Le concept de la compétitivité a toujours existé, depuis le 15ème siècle, malgré que le terme soit récent.

L’ouverture des frontières est, de plus en plus, une réalité. Si certains pays ont longtemps été tenus en dehors de ce mouvement de libéralisation, ils sont aujourd’hui, en particulier depuis l’adoption des plans d’ajustement structurel, sur la voie d’une ouverture à marche forcée.

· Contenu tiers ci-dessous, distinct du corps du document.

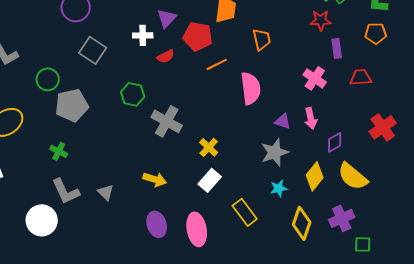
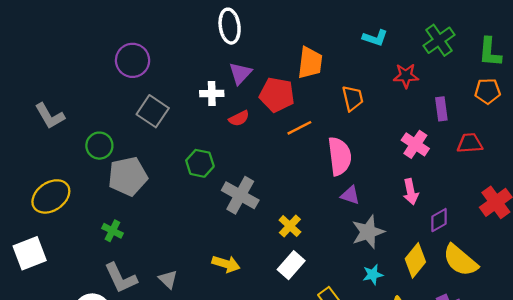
red star: (321, 20) -> (406, 76), moved
purple triangle: (283, 121) -> (350, 195), moved

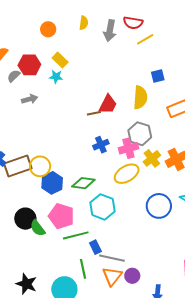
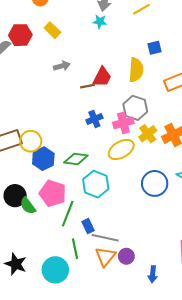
cyan star: (56, 77) -> (100, 22), moved
gray arrow: (30, 99) -> (62, 66), moved
green line: (76, 235) -> (68, 214), turned -55

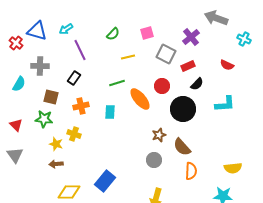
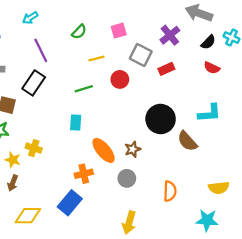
cyan arrow: (66, 29) -> (30, 18), moved
black rectangle: (74, 78) -> (34, 83), size x1.5
black semicircle: (197, 84) -> (208, 42), moved
red circle: (162, 86) -> (120, 79), moved
orange ellipse: (140, 99) -> (104, 150), moved
orange cross: (81, 106) -> (84, 174), moved
brown semicircle: (182, 147) -> (187, 141), moved
brown arrow: (56, 164) -> (13, 183), turned -64

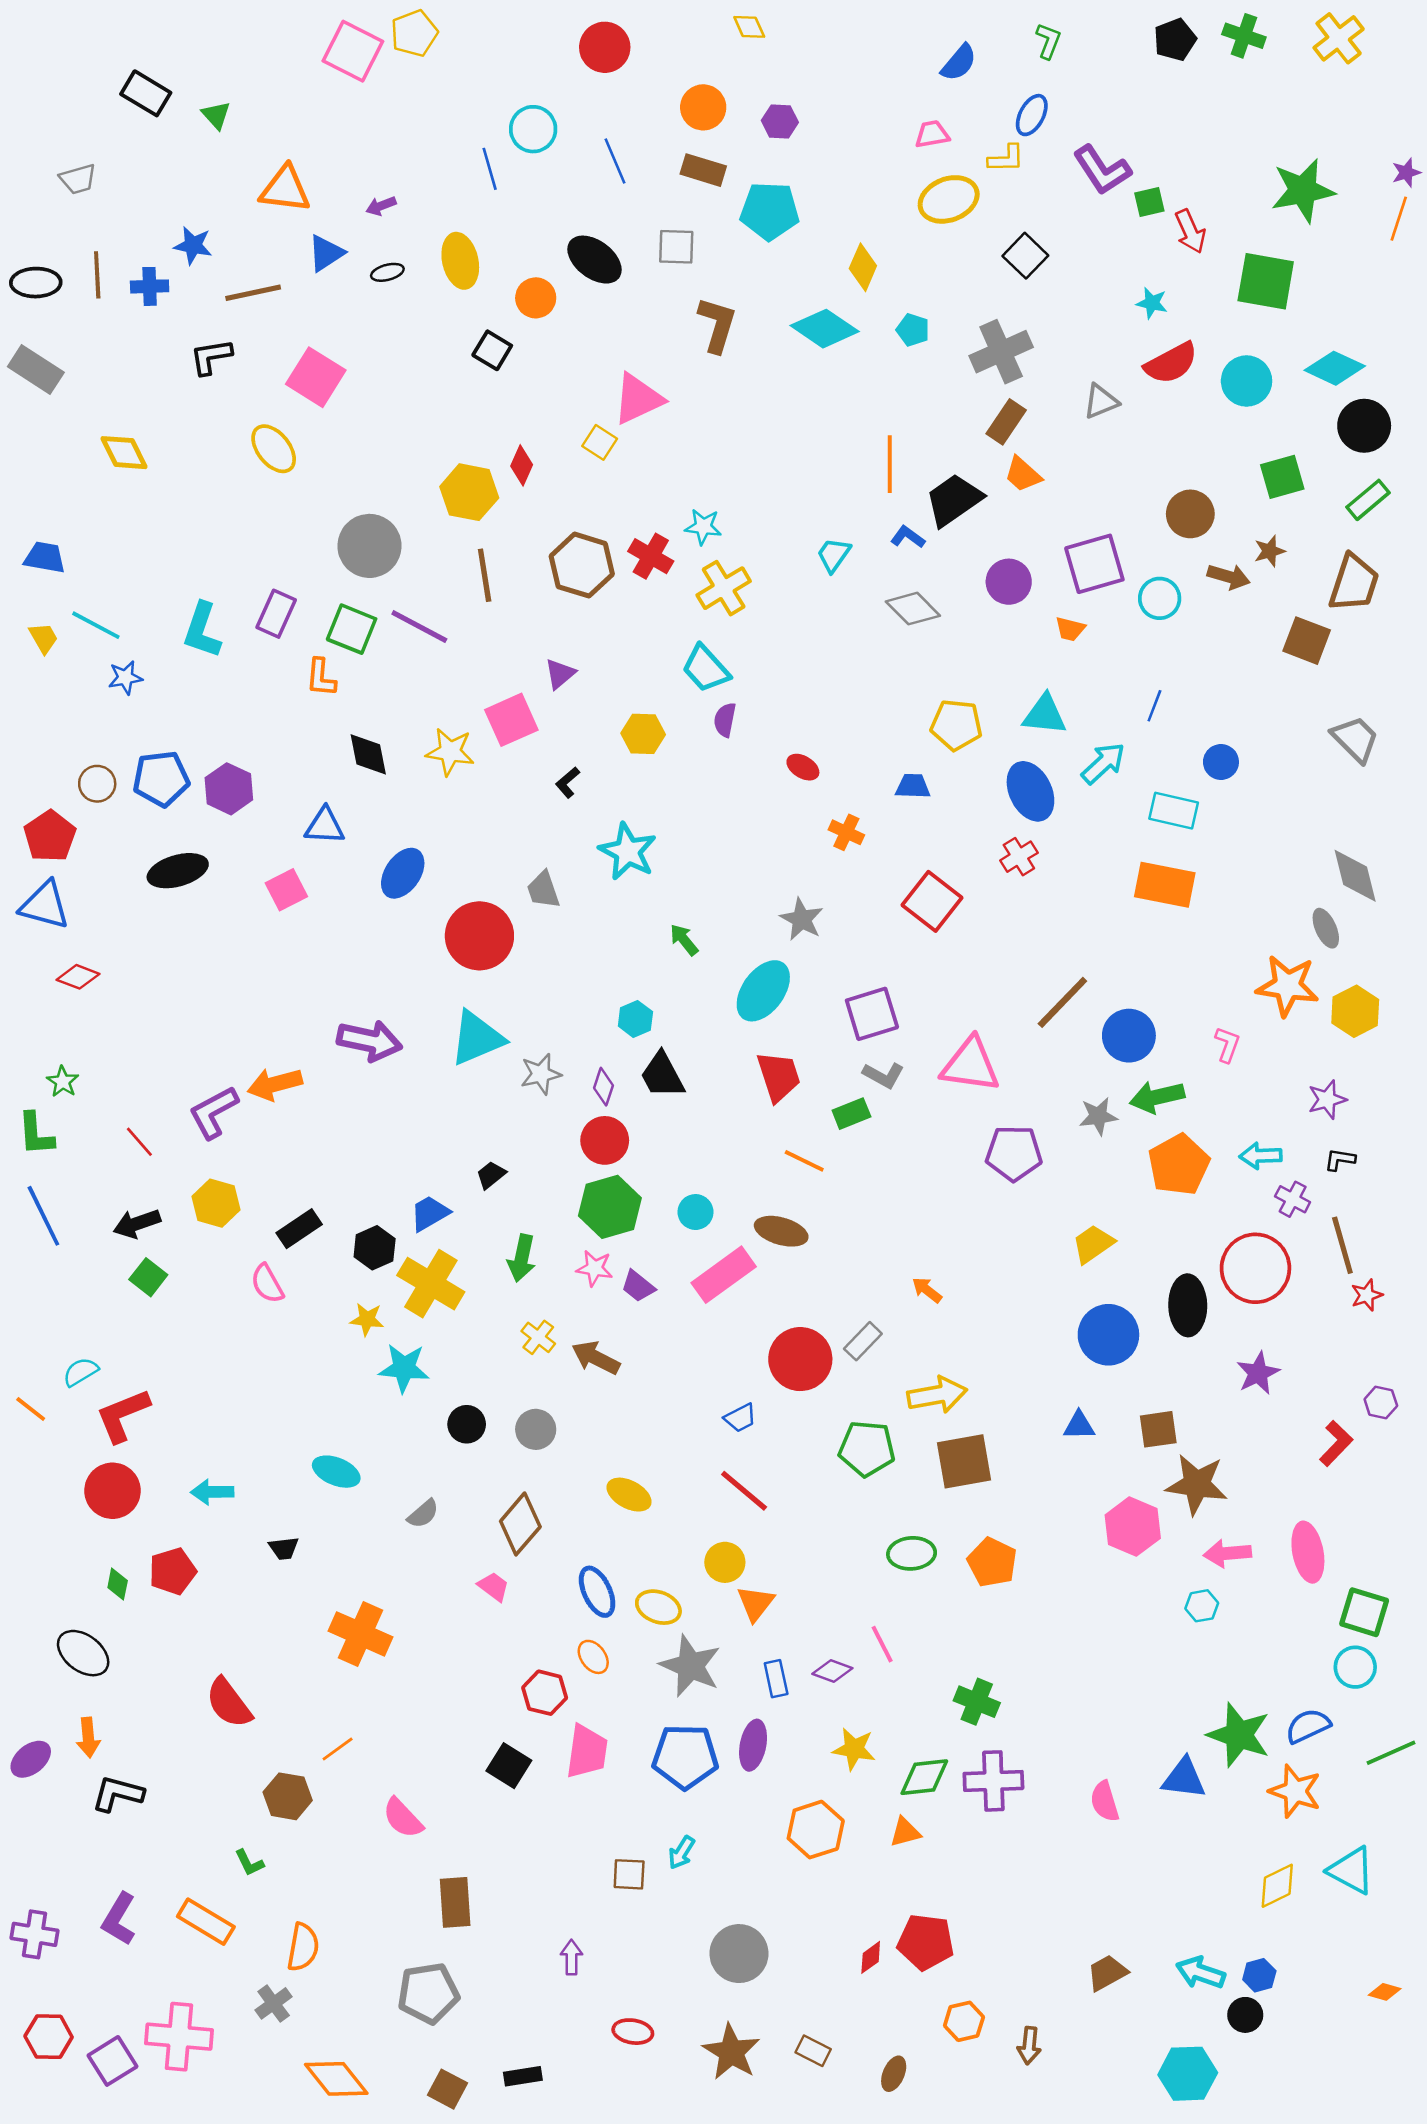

Pour la plupart des économistes, la compétitivité de la nation (rattachée aux échanges commerciaux) est un concept pertinent dans la mesure où elle est la capacité d'un pays à réaliser son objectif de croissance économique en s'insérant dans le commerce international.

En se basant sur ce premier chapitre, il est clair qu'il y a certaines lacunes dans la littérature existante sur la compétitivité nationale. Premièrement, il n'y a pas une définition communément acceptée de la compétitivité nationale. Alors que de nombreuses définitions sont offertes, il y a encore un manque de conceptualisation globale de la compétitivité nationale. Deuxièmement, dans les définitions existantes et les cadres conceptuels de la compétitivité nationale, la plupart d'entre eux négligent l'aspect dynamique de la compétitivité nationale, à savoir l'évolution de la compétitivité nationale.